Previously published on December 16, 2016 in the California Economic Forecast publication.
United States housing sales have been climbing since the recession, but are still relatively low. This is particularly true once the home sales are adjusted for population.
Household formation has shown some signs of life lately, especially since early 2015.
New home starts have recovered from the depths of the recession, however, as a share of the population housing starts are astonishingly low.
In fact, despite economic expansion since 2009, home starts have barely climbed back to a level equal to the lows reached in previous recessions. The relative rate of new home building activity appears to be in a new normal, a particularly low new normal, since the Great Recession.
With the recent surge in household formation, you would think that new home starts would rise with a similar rate of strength. However, they do not appear to be doing so.
Existing single-family home prices continue to rise at a pretty steady pace of about five percent over the prior year. This is a decent pace, however, it is not due to strong economic and job growth, since neither are strong. It appears to be rising in part due to a supply constraint, the amazingly slow rate of housing construction.
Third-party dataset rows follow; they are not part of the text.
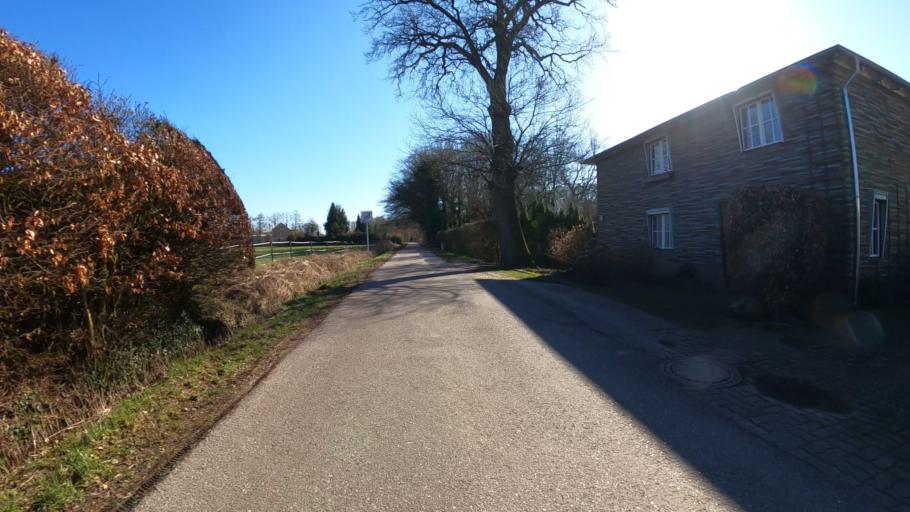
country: DE
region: Schleswig-Holstein
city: Kummerfeld
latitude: 53.6850
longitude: 9.7762
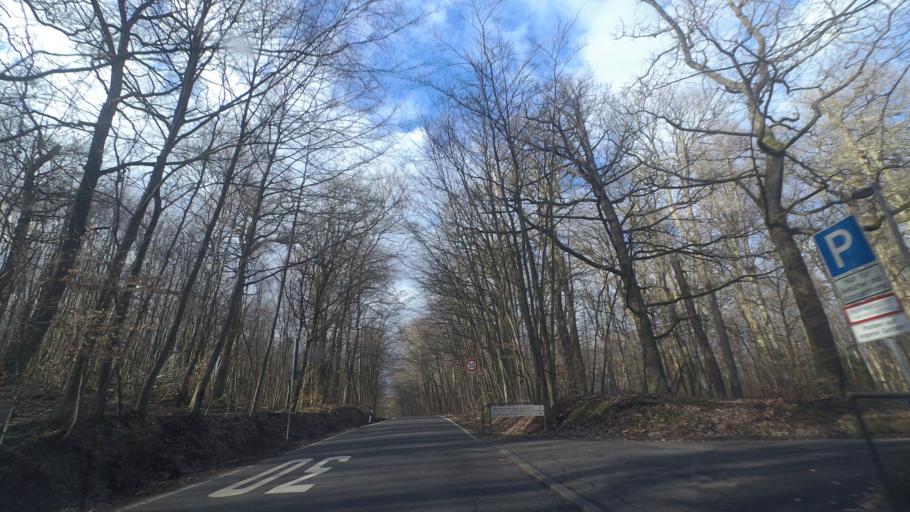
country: DE
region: Hesse
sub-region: Regierungsbezirk Darmstadt
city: Wiesbaden
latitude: 50.1069
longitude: 8.2425
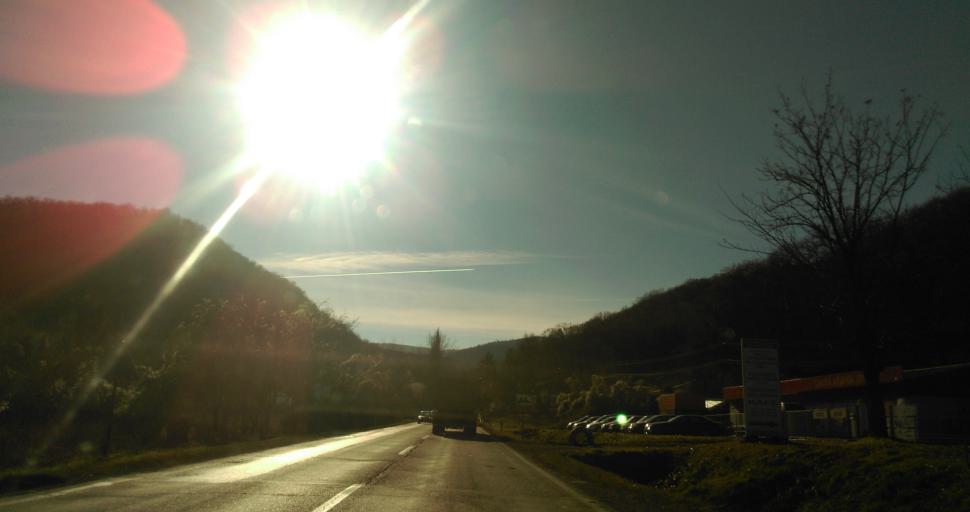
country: RS
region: Autonomna Pokrajina Vojvodina
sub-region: Juznobacki Okrug
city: Novi Sad
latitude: 45.1877
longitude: 19.8402
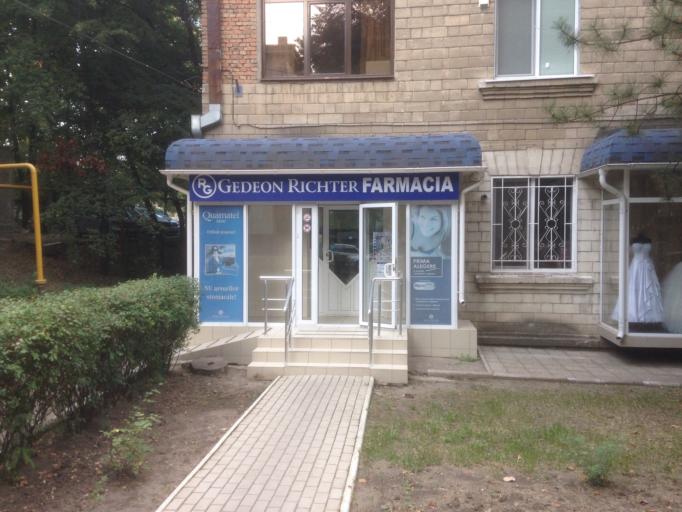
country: MD
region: Balti
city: Balti
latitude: 47.7623
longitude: 27.9270
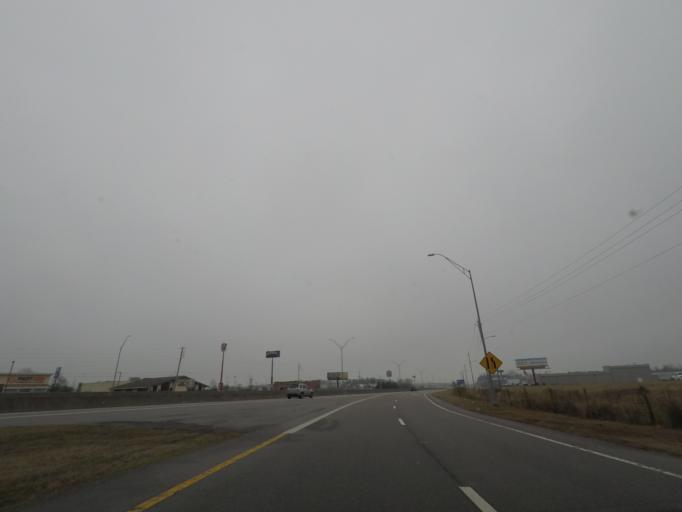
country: US
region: North Carolina
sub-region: Robeson County
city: Lumberton
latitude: 34.6686
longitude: -79.0068
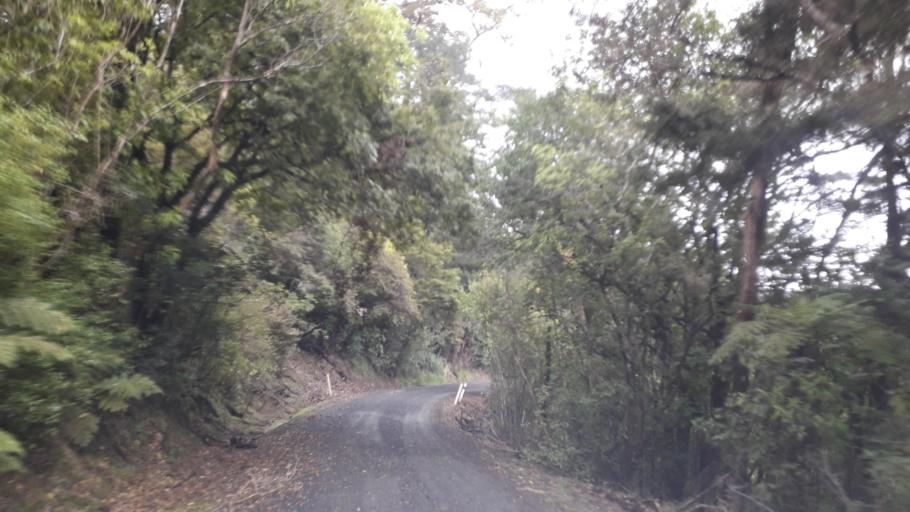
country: NZ
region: Northland
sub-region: Far North District
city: Waimate North
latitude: -35.3152
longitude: 173.5680
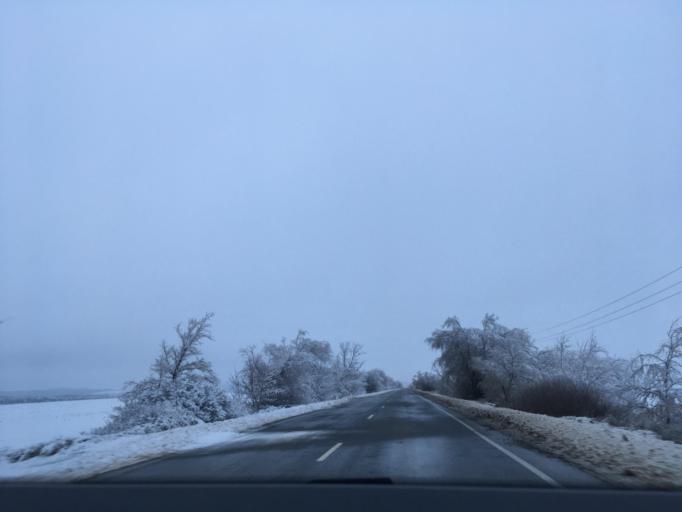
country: RU
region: Voronezj
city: Verkhniy Mamon
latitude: 50.0217
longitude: 40.0964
The slow rate of building activity is due in part to policy. Given that land use is controlled locally in most parts of the United States, this is a local policy issue rather than federal. Paperwork, fees, unclear or shifting rules, and delays hamper real estate development, housing as well as non-residential buildings. This is particularly true on the coasts of the country.
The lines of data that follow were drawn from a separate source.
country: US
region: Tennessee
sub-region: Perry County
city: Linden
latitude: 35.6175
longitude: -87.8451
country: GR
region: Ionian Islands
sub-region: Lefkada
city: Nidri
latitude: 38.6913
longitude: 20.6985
This implies that the economy does not benefit from the large multiplier effect that a new house or building brings. In other words, the construction of just one new home requires substantial amounts of wood, glass, and many other materials and products, from other industries. As well, the economy does not benefit from the follow-on spending associated with a new home on furniture, appliances, linens, and many other purchases, many of which are on consumer durables.
Given that many of those purchases that accompany a new home are durables, and given that many of the components used in new home construction are durables, this is a factor that negatively impacts the manufacturing sector in the U.S. Part of a manufacturing development policy would be a robust real estate development policy.
California’s housing market shares most of the above-mentioned characteristics with the U.S. housing market. Home price growth is steady, at a slightly more rapid pace than the U.S. with year-to-date existing single-family home price growth at 6.8 percent. Sales volumes are qualitatively similar.
I noted above that the national new home building rate is extremely low. However, it is high compared with California. California’s rate is only half of the national rate!
While a high building rate is not necessary for a robust economy, it helps. A complete economic development strategy should include housing.